A film can easily be looked at retrospectively, and commented on. Maybe directors need a bit more time? I will refrain from commenting, but say that i still find Lille's unfiltered writing courageous, especially as it relates to her father. It is a pleasure to work with people who are as unguarded as this.
“Amir Motlagh doesn’t make your standard film…He is a filmmaker to watch”
“Amir Motlagh does Godard proud with Pumkin Little”
Microcinema Scene Reviews
TITLE: Pumkin Little
FORMAT: DV, 35mm Still Photography
VIEWING FORMAT: Digi-Beta, Beta-Sp, DV, DVD, VHS
“And we shall dance to see another day”
"Pumkin Little," is the personal portrait of a young man caught in the intricate balance of immigrant culture in suburban Southern California. How is he labeled, and how is he defined? (Breakdancer. Anak. Gang member. Student. Boyfriend. Filipino. American. Brother.Tao. Asian. Kuya.)

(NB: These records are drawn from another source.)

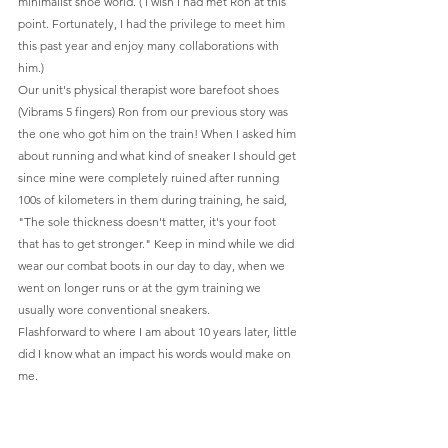
minimalist shoe world. ( I wish I had met Ron at this 
point. Fortunately, I had the privilege to meet him 
this past year and enjoy many collaborations with 
him.)
Our unit's physical therapist wore barefoot shoes 
(Vibrams 5 fingers) Ron from our previous story was 
the one who got him on the train! When I asked him 
about running and what kind of sneaker I should get 
since mine were completely ruined after running 
100s of kilometers in them during training, he said, 
"The sole thickness doesn't matter, it's your foot 
that has to get stronger." Keep in mind while we did 
wear our combat boots in our day to day, when we 
went on longer runs or at the gym training we 
usually wore conventional sneakers.
Flashforward to where I am about 10 years later, little 
did I know what an impact his words would make on 
me.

"Pumkin Little" uses a collection of digital video, photographs, interviews from people on the streets, a selection of old VHS video and an original soundtrack composed and perfomed by the director to tell the story of how breakdancing, discovered in middle school, became the artistic expression that ultimately carried the main subject through the roughest of times. Shot like a cinematic dream, the film brings forth a thought-provoking portrait of a troubled teen's break from gangs and into the role of mentor by focusing on a pivotal time in the main character's life without using sensationalism.
Director: Amir Motlagh
Music: amir motlagh, Mike Green
Producers: Michael Flowers, Amir Motlagh
Sound: Reza Pormansor
Photo: Amir Motlagh
Editing: Amir Motlagh, Ellen Nguyen
This is the only thing i could recover. A 2005 review from Film Threat. 4 Stars Review.
Film Threat -
Year Released: 2005
MPAA Rating: Unrated
Running Time: 40 minutes
This is the Amir Motlagh film I’ve been waiting to see, and I have to say it is his best, most complete effort to date. It’s a documentary, but done in his signature style, which means it’s a lot like watching memories plucked from someone’s psyche and then randomly edited into a final project — yet it still seems coherent.

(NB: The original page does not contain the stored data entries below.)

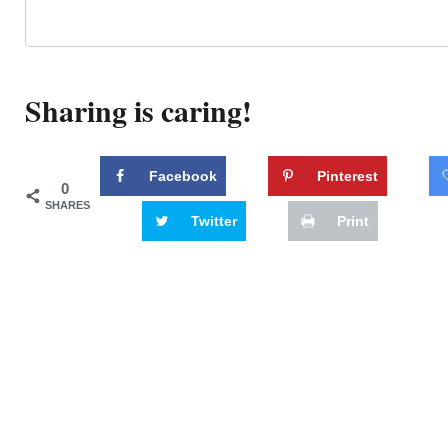
Sharing is caring!
Facebook
Pinterest
0
SHARES
Twitter
Print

The film focuses on the life of Michael, a twenty-four-year-old
Filipino American who grew up in Southern California. He describes how he went from break dancing in the eighth grade to being in a gang and then moving on to attend college. It seems like fairly simple stuff, but Michael’s journey perfectly mirrors the difficult choices many young men (and some women) have to make. The consequences of these decisions are shown as Michael remembers his friends, some of whom he describes as the kindest people you’d ever meet. Those kind souls are now doing time, and Michael is free to pursue break dancing once again.
Michael’s story is also peppered with other people’s memories of the eighth grade, which gives viewers a jolt of reality as they remember what life was like back then. When you’re that young, you aren’t always thinking straight, and fun and fighting seem to go hand-in-hand. Reputations must be made and territory staked. Hormones are surging, but no one really knows what to do with them. By using these stories, Motlagh places us in the moment and makes us think of what we did and how easy it seems to make those aforementioned tough choices without really thinking them through.
Motlagh’s films can be hard to watch for people who are only familiar with standard, Hollywood-type movies. Sometimes this works to his benefit … sometimes not. This one works better than anything he’s done before, and I consider myself fortunate to have seen it.